Total annuity sales expected to improve through 2019

Improved economic1 and regulatory conditions have prompted LIMRA Secure Retirement Institute to forecast total annuity sales to increase 5-10% in 2018 and improve up to 5% in 2019 in its recently released three-year annuity sales forecast for 2018, 2019 and 2020.

Based on uncertainty around the SEC best interest rule and expected market volatility, LIMRA SRI expects total annuity sales to be flat in 2020.

After six consecutive quarters of declines, total annuity sales leveled off in the fourth quarter 2017 and first quarter 2018.

Annual variable annuities (VA) sales have declined for the past six years, falling to its lowest level in 20 years. Yet with short-term improving economic conditions, product innovation and the elimination of DOL fiduciary rule, LIMRA SRI forecasts VA sales to rise as much as 5% in 2018, surpassing $100 billion.
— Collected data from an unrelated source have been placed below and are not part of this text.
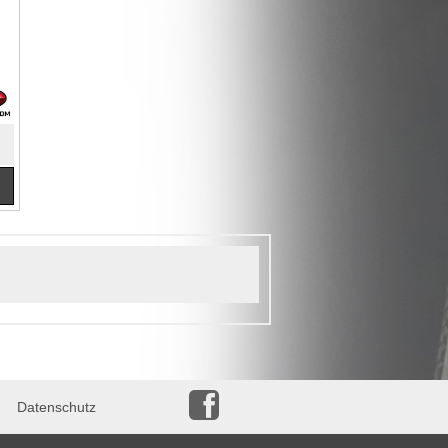
Datenschutz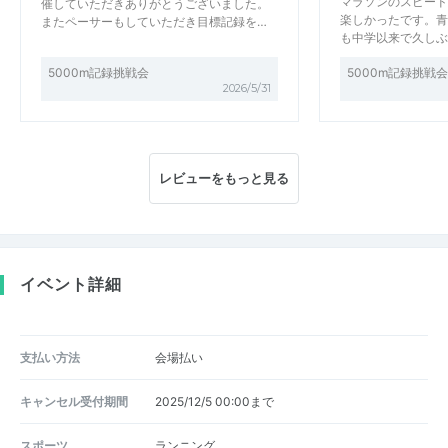
マラソンのスピード
催していただきありがとうございました。
楽しかったです。青
またペーサーもしていただき目標記録を…
も中学以来で久しぶ
5000m記録挑戦会
5000m記録挑戦会
2026/5/31
レビューをもっと見る
イベント詳細
支払い方法
会場払い
キャンセル受付期間
2025/12/5 00:00まで
スポーツ
ランニング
As equity markets are expected to drop in 2019, LIMRA SRI expects total VA sales will falter in 2019, falling 0-5%. LIMRA SRI anticipates the favorable economic conditions in 2020, offsetting any disruption the SEC best interest rule may have on the variable annuity market. As a result, LIMRA SRI forecasts 2020 VA sales to grow up to 5%.
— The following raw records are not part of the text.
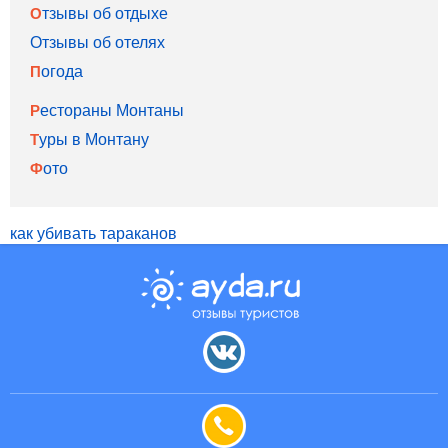
Отзывы об отдыхе
Отзывы об отелях
Погода
Рестораны Монтаны
Туры в Монтану
Фото
как убивать тараканов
LIMRA SRI forecasts indexed annuities to increase each year through 2020. In 2018, indexed annuity sales are expected to rise close to $60 billion, increasing by 5-10%, which is near the record sales levels set in 2016. Expected rising interest rates and stronger guarantees are prompting LIMRA SRI to predict indexed annuity sales to improve another 5-10% in 2019. In 2020, indexed annuity sales growth will slow, increasing 0-5% as interest rates decline.

Fixed-rate deferred (FRD) annuities will have the biggest growth rates over the next two years as interest rates rise. LIMRA SRI forecasts FRD annuity sales to increase 15-20% in 2018, and 20-25% in 2019. By 2020, however, LIMRA SRI predicts FRD annuity sales will be unable to sustain sales levels reached in 2019, falling 15-20%. Lower market volatility and falling interest rates will drive this decline.
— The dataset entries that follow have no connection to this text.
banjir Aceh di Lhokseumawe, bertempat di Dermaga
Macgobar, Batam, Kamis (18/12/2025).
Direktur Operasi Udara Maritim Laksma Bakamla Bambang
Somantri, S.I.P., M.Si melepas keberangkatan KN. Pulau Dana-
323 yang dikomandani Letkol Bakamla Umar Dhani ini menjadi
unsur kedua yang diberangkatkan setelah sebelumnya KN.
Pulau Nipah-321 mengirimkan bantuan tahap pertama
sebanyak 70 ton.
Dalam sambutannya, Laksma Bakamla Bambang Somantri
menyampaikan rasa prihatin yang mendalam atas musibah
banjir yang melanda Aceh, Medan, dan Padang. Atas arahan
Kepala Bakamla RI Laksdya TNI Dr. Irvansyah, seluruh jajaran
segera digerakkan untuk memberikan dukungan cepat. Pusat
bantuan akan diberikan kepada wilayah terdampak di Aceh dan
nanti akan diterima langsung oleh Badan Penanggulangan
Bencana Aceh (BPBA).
For the past seven quarters, income annuity sales (immediate and deferred) have remained below $3 billion. LIMRA SRI predicts rising interest rates to drive slow income annuity sales growth over the next three years. In 2018, sales are expected to increase 5-10% and as much as 5% in 2019 and 2020.

1LIMRA SRI used forecasted economic data from Moody’s.